Names it for what purposes? For a nameless class, the only purposes are 
informative as with VMACs. I think that not even Class.forName should be able 
to recover the current class, only this.getClass(). Maybe that’s too much of a 
reach?

We experimented with calling the class something like `$Foo` or $Unnamed, but 
this trick just garners a NoClassDefFoundError, with reason "wrong name".  This 
error comes from the native method `ClassLoader::defineClass1`.

That’s a superficial problem. We are defining a new path for loading classes, 
so we have a right to adjust the rules.

OTOH, and alternatively, and more in line with the gradual on-ramp: We could 
insist that, no, we are just defining an easier way to define a regular old 
class; we take care of issuing the name for you. Which is less surprising, that 
a named class you didn’t declare pops up somewhere and with a name vaguely like 
the filename, but is “just a class you could have coded”, or that, if there is 
no name, none of the name-related operations work.

I guess part of the issue is the anonymous classes (of various sorts) are two 
things at once: 1. a really obscure power-user feature, and 2. a desirable 
default early on the onramp. Having it both ways causes tension.

If we embrace “it is anonymous” I think we get the cleanest experience.
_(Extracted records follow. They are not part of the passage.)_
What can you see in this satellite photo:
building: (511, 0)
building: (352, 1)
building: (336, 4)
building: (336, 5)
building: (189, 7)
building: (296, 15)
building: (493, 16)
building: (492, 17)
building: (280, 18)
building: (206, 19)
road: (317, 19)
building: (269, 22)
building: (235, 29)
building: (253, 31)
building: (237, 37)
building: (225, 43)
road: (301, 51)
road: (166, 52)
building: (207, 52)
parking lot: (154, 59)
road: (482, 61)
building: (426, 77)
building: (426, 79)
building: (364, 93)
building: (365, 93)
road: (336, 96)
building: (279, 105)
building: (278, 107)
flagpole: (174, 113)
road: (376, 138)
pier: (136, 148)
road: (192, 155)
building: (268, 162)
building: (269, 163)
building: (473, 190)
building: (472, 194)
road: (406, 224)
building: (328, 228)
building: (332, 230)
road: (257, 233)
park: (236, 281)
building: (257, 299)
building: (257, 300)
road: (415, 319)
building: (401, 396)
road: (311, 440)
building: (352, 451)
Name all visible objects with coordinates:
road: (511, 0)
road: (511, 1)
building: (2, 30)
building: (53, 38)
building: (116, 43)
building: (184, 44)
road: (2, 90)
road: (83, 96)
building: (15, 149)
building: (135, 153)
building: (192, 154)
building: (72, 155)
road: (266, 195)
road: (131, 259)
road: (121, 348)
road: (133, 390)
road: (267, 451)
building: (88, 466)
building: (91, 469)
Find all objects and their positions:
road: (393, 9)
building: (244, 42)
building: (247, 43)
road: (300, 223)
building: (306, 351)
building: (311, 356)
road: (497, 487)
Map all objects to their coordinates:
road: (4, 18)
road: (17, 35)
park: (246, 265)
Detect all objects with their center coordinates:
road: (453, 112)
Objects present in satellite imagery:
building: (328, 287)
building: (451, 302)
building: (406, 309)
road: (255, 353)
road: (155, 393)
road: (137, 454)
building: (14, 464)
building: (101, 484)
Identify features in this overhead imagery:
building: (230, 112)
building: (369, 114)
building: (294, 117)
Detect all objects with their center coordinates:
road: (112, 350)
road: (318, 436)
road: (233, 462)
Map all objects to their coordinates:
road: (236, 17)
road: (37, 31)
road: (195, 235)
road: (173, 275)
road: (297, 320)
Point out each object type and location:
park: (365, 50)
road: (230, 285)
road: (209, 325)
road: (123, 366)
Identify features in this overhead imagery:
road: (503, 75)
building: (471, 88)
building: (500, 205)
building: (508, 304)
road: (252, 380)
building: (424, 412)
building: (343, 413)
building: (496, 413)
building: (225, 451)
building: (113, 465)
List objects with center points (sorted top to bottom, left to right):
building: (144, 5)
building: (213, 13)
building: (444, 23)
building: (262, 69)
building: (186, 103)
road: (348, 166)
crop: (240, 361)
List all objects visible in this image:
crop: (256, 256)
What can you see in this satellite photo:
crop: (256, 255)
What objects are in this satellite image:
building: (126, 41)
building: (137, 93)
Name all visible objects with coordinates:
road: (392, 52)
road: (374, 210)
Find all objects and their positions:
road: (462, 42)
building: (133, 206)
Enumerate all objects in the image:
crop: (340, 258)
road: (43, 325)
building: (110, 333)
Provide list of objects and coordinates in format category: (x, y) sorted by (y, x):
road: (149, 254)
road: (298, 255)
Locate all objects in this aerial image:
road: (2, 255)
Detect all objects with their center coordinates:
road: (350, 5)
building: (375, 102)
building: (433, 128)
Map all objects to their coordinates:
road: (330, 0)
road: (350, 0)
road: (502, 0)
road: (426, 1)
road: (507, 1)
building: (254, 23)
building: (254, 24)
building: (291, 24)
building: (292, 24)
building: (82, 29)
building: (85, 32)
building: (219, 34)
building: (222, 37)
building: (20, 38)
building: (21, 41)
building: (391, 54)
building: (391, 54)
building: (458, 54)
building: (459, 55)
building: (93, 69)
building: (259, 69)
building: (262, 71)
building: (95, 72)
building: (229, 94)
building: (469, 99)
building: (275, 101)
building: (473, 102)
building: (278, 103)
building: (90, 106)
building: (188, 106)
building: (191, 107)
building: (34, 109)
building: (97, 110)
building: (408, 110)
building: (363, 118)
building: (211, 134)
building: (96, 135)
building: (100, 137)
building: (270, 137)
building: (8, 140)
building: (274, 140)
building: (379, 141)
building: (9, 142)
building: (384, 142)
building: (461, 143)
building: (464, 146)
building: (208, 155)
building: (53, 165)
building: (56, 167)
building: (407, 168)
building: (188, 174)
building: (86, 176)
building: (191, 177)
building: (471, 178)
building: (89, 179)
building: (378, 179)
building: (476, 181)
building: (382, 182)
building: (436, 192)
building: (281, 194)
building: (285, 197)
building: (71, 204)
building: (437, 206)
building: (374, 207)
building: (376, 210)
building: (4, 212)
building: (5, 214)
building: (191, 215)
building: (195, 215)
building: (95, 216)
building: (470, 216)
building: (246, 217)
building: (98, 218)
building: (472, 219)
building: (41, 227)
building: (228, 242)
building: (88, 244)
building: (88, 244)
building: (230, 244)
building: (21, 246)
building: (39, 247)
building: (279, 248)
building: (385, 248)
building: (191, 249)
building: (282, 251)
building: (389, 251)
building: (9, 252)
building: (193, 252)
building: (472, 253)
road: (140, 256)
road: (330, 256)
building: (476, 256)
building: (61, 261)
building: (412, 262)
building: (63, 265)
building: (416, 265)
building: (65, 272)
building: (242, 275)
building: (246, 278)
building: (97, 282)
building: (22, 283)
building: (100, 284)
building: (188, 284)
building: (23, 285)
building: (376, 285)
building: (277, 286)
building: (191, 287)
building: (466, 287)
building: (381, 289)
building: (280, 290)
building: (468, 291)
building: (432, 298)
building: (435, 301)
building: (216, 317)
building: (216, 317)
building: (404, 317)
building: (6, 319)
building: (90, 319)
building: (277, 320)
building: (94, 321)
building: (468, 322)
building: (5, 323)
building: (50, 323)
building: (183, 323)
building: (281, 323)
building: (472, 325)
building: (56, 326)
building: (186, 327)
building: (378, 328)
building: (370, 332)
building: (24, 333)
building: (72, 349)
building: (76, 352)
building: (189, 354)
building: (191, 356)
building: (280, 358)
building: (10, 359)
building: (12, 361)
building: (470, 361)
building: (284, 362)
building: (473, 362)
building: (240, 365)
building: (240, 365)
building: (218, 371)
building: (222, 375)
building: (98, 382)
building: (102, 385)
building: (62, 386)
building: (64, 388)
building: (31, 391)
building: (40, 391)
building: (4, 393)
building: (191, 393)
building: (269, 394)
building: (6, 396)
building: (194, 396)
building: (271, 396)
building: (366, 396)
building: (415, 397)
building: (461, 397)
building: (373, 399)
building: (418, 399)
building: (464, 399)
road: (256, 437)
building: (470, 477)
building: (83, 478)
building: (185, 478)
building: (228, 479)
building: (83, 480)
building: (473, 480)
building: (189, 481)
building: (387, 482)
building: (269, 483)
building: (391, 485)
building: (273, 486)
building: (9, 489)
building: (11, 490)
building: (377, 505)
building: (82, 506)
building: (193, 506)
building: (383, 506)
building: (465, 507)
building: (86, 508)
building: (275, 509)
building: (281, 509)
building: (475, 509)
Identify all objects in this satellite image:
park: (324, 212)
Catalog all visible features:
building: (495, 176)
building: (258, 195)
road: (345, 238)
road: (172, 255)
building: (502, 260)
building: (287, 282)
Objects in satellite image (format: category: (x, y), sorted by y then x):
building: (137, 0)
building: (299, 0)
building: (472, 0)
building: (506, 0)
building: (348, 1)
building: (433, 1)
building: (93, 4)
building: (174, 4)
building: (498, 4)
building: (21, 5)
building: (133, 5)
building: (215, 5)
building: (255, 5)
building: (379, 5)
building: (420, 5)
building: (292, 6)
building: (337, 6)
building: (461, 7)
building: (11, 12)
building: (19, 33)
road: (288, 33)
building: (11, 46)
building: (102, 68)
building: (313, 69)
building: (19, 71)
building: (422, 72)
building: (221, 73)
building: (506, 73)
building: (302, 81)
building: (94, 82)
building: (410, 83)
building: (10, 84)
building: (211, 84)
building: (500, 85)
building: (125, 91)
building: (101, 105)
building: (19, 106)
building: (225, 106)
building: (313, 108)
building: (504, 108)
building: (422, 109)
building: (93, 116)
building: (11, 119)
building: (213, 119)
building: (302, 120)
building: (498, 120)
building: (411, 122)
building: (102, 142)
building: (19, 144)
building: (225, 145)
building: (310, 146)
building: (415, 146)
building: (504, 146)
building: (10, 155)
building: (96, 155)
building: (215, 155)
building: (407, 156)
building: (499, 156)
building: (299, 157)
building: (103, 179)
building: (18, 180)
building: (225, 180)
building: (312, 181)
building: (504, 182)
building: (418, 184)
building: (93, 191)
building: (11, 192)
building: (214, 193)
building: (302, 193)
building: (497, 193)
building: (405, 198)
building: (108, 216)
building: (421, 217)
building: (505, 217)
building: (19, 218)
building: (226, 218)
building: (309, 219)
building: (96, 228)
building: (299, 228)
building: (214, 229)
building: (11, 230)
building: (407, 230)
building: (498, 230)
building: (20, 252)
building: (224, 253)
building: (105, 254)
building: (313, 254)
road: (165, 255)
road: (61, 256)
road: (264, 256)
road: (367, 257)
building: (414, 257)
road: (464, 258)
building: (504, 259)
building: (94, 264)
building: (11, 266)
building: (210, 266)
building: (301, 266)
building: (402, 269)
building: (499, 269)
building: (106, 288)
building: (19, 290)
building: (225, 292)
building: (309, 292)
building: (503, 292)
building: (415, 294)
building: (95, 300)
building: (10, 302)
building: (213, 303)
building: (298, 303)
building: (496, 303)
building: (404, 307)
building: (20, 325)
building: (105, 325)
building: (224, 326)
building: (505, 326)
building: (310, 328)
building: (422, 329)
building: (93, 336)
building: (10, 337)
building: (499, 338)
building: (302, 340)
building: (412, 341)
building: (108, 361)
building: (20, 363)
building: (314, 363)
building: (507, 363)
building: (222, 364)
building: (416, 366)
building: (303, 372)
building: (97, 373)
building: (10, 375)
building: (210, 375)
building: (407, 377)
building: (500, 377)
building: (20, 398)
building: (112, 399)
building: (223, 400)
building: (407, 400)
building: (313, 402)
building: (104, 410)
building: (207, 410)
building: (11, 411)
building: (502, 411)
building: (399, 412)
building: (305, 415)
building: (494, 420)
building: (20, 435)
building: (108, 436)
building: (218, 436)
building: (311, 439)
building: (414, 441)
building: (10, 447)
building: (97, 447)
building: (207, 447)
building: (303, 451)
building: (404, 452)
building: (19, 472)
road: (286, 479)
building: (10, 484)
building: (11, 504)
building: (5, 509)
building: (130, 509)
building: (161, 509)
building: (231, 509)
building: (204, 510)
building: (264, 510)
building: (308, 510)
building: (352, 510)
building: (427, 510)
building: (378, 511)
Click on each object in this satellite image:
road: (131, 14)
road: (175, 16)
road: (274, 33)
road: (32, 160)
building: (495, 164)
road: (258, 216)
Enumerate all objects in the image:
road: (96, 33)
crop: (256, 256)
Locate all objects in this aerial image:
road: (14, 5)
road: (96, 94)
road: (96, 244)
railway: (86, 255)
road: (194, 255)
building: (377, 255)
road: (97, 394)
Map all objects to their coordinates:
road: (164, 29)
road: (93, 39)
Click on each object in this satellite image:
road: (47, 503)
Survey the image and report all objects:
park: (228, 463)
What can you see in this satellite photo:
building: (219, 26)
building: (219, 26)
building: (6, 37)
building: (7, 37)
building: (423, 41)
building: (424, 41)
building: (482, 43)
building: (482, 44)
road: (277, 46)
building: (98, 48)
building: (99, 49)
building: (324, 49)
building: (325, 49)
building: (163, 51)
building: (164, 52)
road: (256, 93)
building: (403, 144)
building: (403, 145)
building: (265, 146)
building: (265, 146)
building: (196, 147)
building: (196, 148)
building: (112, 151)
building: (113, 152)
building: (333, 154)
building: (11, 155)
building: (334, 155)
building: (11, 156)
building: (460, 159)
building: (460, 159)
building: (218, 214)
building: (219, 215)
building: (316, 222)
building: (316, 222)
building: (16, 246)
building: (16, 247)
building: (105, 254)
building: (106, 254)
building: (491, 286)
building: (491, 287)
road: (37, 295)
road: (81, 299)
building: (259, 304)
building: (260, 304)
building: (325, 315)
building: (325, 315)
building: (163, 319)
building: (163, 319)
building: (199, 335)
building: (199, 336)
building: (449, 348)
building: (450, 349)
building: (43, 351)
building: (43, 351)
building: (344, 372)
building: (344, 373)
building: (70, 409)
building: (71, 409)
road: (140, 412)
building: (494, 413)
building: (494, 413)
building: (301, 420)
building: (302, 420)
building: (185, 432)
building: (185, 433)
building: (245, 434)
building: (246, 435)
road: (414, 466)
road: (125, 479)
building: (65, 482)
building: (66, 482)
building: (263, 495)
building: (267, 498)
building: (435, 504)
People 
won’t be tempted to predict the name and refer to it somehow (with reflection 
or even source code).

If we embrace “it has a name you didn’t pick” I think we get a simpler onramp 
story, but at the cost of dark corners in the UE. Users will immediately try to 
exploit the fact that the name is semi-predictable, and write code that works 
with the names of these classes.

After reading this (and the other thread), I'm more firmly convinced that using 
the file name is the right answer due to that "simpler onramp story".  It 
allows the unnamed class to have a stable name which enables growing it to have 
proper constructors, referencing it from other classes, etc.  Users trying to 
predict are learning more advanced features and will be ready to upgrade their 
classes to have explicit names.  It becomes a much smaller step to then add the 
opening "class Foo {"  & closing "}".

If the goal is an easier on ramp, guiding them to understand the connection 
between Class names and file names (though not 100%) will help them navigate 
other source bases as well.  This seems like a pure win.

Treating it as anonymous doesn't help users to take that next step.

--Dan

With inner classes, we've taken the position that class names with $ in their 
name are likely to be unstable names not to be counted on.  So calling it $Foo 
sends that signal, good.  But we'd have to be willing to loosen the checking in 
the class loader to allow loading a class with a slightly mangled name such as 
$Unnamed (and then make the launcher more tolerant of that.)

In the end, I’m totally willing to do this.

Idea: Have the launcher not call defineClass at all, but rather take the byte 
image of the *.class file, and run it into the VM as a VMAC. That is a 
principled position that will prevent lots of nonsense about secret names.